# Do it yourself - Home Insurance Claim



## adam (28 Feb 2009)

Hi,

I have a typical home insurance claim to make - (Shower leak in upstairs bathroom damaged celing downstairs).

I am going to make the claim directly to Inusrance Company ( am aware I could hire a Loss Accessor but times are tight ...). 

The insurance company need a report from the plumber to outlining the source of the leak. My plumber is the local man - good at plumbing but not hot on writing reports etc. so I want to write up the report based on the details he has told me and then let him sign it for me.

I have looked around on the internet but can't find a template for this type of thing - can anyone give me a few pointers or better still point me in the direction of a Word Template I could use?

Thanks in advance,

Adam

p.s This is my first post so apolgies for errors etc..


----------



## Ravima (28 Feb 2009)

Why do you need a report template?

Can plumber not simply say that leak is as a result of broken joint?

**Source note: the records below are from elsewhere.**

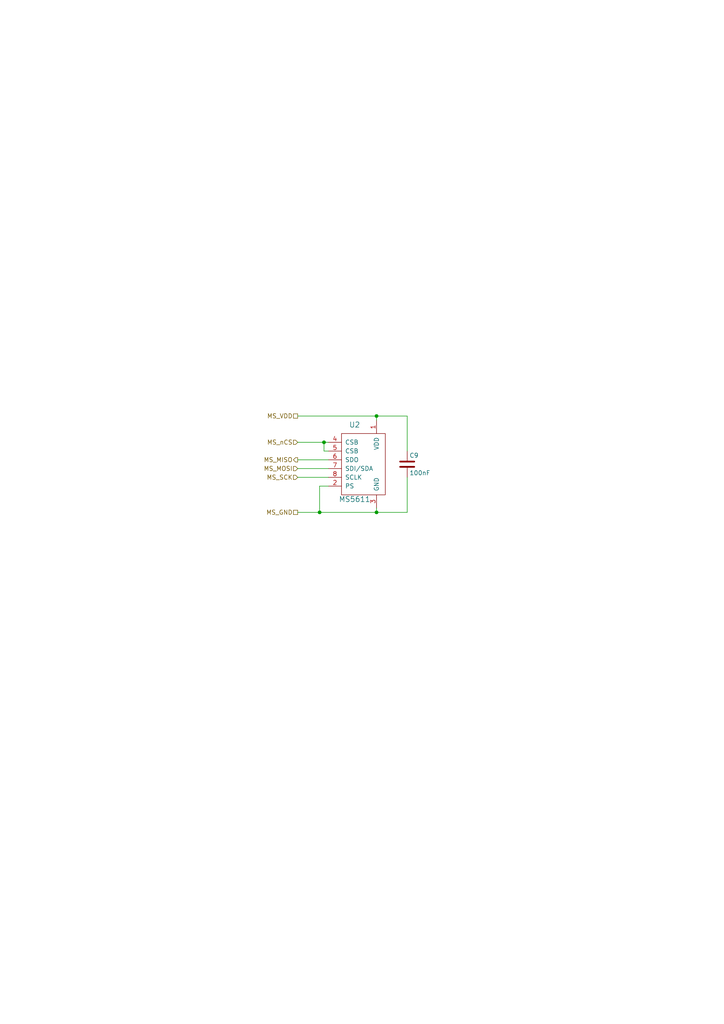
<source format=kicad_sch>
(kicad_sch (version 20230121) (generator eeschema)

  (uuid 7d2c7dfe-8d4c-4700-b986-1e7144b3b7e7)

  (paper "A4" portrait)

  (title_block
    (title "RasPi Zero NAV Hat")
    (date "2022-10-12")
    (rev "0.1")
    (company "chipiki.ru")
    (comment 1 "RasPi Zero NAV Hat")
    (comment 2 "Denis Tsekh")
  )

  

  (junction (at 92.71 148.59) (diameter 0) (color 0 0 0 0)
    (uuid 697985fd-a29f-4192-9065-02fdca063b2b)
  )
  (junction (at 109.22 148.59) (diameter 0) (color 0 0 0 0)
    (uuid 6add0e18-c5f5-480f-8d96-9ba72ca22af2)
  )
  (junction (at 93.98 128.27) (diameter 0) (color 0 0 0 0)
    (uuid 8c8ae581-88a6-4d01-a436-2429825a5efd)
  )
  (junction (at 109.22 120.65) (diameter 0) (color 0 0 0 0)
    (uuid 9ad9109c-8430-409a-9075-641ce1dc479b)
  )

  (wire (pts (xy 109.22 120.65) (xy 86.36 120.65))
    (stroke (width 0) (type default))
    (uuid 035f958f-1deb-490d-b1db-ea705c509b17)
  )
  (wire (pts (xy 92.71 148.59) (xy 109.22 148.59))
    (stroke (width 0) (type default))
    (uuid 1a4725e5-a477-487b-a67b-416944dbf86a)
  )
  (wire (pts (xy 118.11 120.65) (xy 118.11 130.81))
    (stroke (width 0) (type default))
    (uuid 20b69f25-be48-4c21-9d82-f481b352bc0b)
  )
  (wire (pts (xy 95.25 140.97) (xy 92.71 140.97))
    (stroke (width 0) (type default))
    (uuid 26ecd694-784b-4a8c-8a81-041388c130f4)
  )
  (wire (pts (xy 109.22 148.59) (xy 118.11 148.59))
    (stroke (width 0) (type default))
    (uuid 2bcce2cd-c3dd-4b71-865b-13376bc8850f)
  )
  (wire (pts (xy 92.71 148.59) (xy 86.36 148.59))
    (stroke (width 0) (type default))
    (uuid 31e5144a-c5eb-47d2-9330-4bc95bf673fa)
  )
  (wire (pts (xy 118.11 148.59) (xy 118.11 138.43))
    (stroke (width 0) (type default))
    (uuid 39ce0e95-9a80-4333-b940-e575213965d1)
  )
  (wire (pts (xy 109.22 120.65) (xy 109.22 121.92))
    (stroke (width 0) (type default))
    (uuid 4abb0fe4-3903-455e-92f2-fc4194124d01)
  )
  (wire (pts (xy 109.22 147.32) (xy 109.22 148.59))
    (stroke (width 0) (type default))
    (uuid 54305df7-78b9-478d-9cb3-844c66bd9b0c)
  )
  (wire (pts (xy 93.98 130.81) (xy 93.98 128.27))
    (stroke (width 0) (type default))
    (uuid 60578563-0233-4ce5-a984-1a811ba80303)
  )
  (wire (pts (xy 86.36 128.27) (xy 93.98 128.27))
    (stroke (width 0) (type default))
    (uuid 65fb2783-5f98-4cf9-9f48-ae344ab2787b)
  )
  (wire (pts (xy 92.71 140.97) (xy 92.71 148.59))
    (stroke (width 0) (type default))
    (uuid 8126008a-b953-43f1-83d5-6b7f1a58d90b)
  )
  (wire (pts (xy 93.98 128.27) (xy 95.25 128.27))
    (stroke (width 0) (type default))
    (uuid 83a7b3bf-0572-47a1-8a99-06ca3128b3ad)
  )
  (wire (pts (xy 95.25 135.89) (xy 86.36 135.89))
    (stroke (width 0) (type default))
    (uuid 9203fb54-2478-4fd2-8151-799ac271dbc8)
  )
  (wire (pts (xy 95.25 130.81) (xy 93.98 130.81))
    (stroke (width 0) (type default))
    (uuid c833e70a-9584-40c6-81e5-67c4e3370256)
  )
  (wire (pts (xy 86.36 133.35) (xy 95.25 133.35))
    (stroke (width 0) (type default))
    (uuid d2ab1d37-fa9f-4c39-8d70-efd0e59b13f3)
  )
  (wire (pts (xy 109.22 120.65) (xy 118.11 120.65))
    (stroke (width 0) (type default))
    (uuid e1b6a249-8724-47d9-9d3f-65bf095c935a)
  )
  (wire (pts (xy 86.36 138.43) (xy 95.25 138.43))
    (stroke (width 0) (type default))
    (uuid e71a49d2-57ce-4a4b-8046-c7925781f7be)
  )

  (hierarchical_label "MS_VDD" (shape passive) (at 86.36 120.65 180) (fields_autoplaced)
    (effects (font (size 1.27 1.27)) (justify right))
    (uuid 26df4afd-cdc8-44f9-8fd8-ad6405e06d80)
  )
  (hierarchical_label "MS_MOSI" (shape input) (at 86.36 135.89 180) (fields_autoplaced)
    (effects (font (size 1.27 1.27)) (justify right))
    (uuid 287dcb46-44a6-41bd-a23a-187524241598)
  )
  (hierarchical_label "MS_nCS" (shape input) (at 86.36 128.27 180) (fields_autoplaced)
    (effects (font (size 1.27 1.27)) (justify right))
    (uuid 2d26f0a3-77db-4576-9e73-97828d56b2ba)
  )
  (hierarchical_label "MS_GND" (shape passive) (at 86.36 148.59 180) (fields_autoplaced)
    (effects (font (size 1.27 1.27)) (justify right))
    (uuid 98a77f5d-ffa5-44cb-b6a3-8ad3eb76ec77)
  )
  (hierarchical_label "MS_MISO" (shape output) (at 86.36 133.35 180) (fields_autoplaced)
    (effects (font (size 1.27 1.27)) (justify right))
    (uuid d4356e6a-f174-4b75-809f-33a0eb76e004)
  )
  (hierarchical_label "MS_SCK" (shape input) (at 86.36 138.43 180) (fields_autoplaced)
    (effects (font (size 1.27 1.27)) (justify right))
    (uuid e96c7b80-1d89-46bd-8446-4c2e25b7040a)
  )

  (symbol (lib_id "MS5611:MS5611") (at 109.22 134.62 0) (unit 1)
    (in_bom yes) (on_board yes) (dnp no)
    (uuid 00000000-0000-0000-0000-00005aff0d21)
    (property "Reference" "U2" (at 102.87 123.19 0)
      (effects (font (size 1.524 1.524)))
    )
    (property "Value" "MS5611" (at 102.87 144.78 0)
      (effects (font (size 1.524 1.524)))
    )
    (property "Footprint" "MS5611:MS5611" (at 109.22 157.48 0)
      (effects (font (size 1.524 1.524)) hide)
    )
    (property "Datasheet" "" (at 109.22 134.62 0)
      (effects (font (size 1.524 1.524)))
    )
    (pin "1" (uuid a984d71c-f113-4fff-bf33-8cd42efad7d5))
    (pin "2" (uuid 896e4323-a9e8-4cc1-a2b6-e72f61b10dbb))
    (pin "3" (uuid 25658ff7-bb15-43fe-a642-3d152ee160d9))
    (pin "4" (uuid c62d95bf-8c4d-489d-8fdb-3b0be5455c52))
    (pin "5" (uuid affca9ba-12c2-48d8-a551-bc87dd810dd9))
    (pin "6" (uuid ffef08e7-d06d-41e4-8176-c2dd87b94e41))
    (pin "7" (uuid 48891532-3aca-461b-82fe-76e9d4c10fac))
    (pin "8" (uuid 251de2b5-8cd3-4440-91fe-ddcbe1b1c095))
    (instances
      (project "rbpi-z-hat"
        (path "/d99b0340-d795-4b40-9cde-9851c6cee99d/00000000-0000-0000-0000-00005ef65a4d/00000000-0000-0000-0000-00005ef663fb"
          (reference "U2") (unit 1)
        )
      )
    )
  )

  (symbol (lib_id "Device:C") (at 118.11 134.62 0) (unit 1)
    (in_bom yes) (on_board yes) (dnp no)
    (uuid 00000000-0000-0000-0000-00005aff0d36)
    (property "Reference" "C9" (at 118.745 132.08 0)
      (effects (font (size 1.27 1.27)) (justify left))
    )
    (property "Value" "100nF" (at 118.745 137.16 0)
      (effects (font (size 1.27 1.27)) (justify left))
    )
    (property "Footprint" "Capacitor_SMD:C_0603_1608Metric" (at 119.0752 138.43 0)
      (effects (font (size 1.27 1.27)) hide)
    )
    (property "Datasheet" "" (at 118.11 134.62 0)
      (effects (font (size 1.27 1.27)) hide)
    )
    (pin "1" (uuid 4fd17281-da52-4e38-8bd7-c4aa0e9e6d7e))
    (pin "2" (uuid 4a75dd99-b614-492f-b3bd-2c437aec8e27))
    (instances
      (project "rbpi-z-hat"
        (path "/d99b0340-d795-4b40-9cde-9851c6cee99d/00000000-0000-0000-0000-00005ef65a4d/00000000-0000-0000-0000-00005ef663fb"
          (reference "C9") (unit 1)
        )
      )
    )
  )
)

</source>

He does not have to submit a five page technical report.

What did cause your damage?


----------



## Ed054 (1 Mar 2009)

You will need to establish if the damage is down to wear and tear or a specific cause.


----------



## extopia (1 Mar 2009)

Yes, just write it up telling it like it is, in plain English.


----------



## adam (6 Mar 2009)

Yep - got it sorted - just wrote it like you said in plain english  - couple of lines.

Thanks,

Adam


----------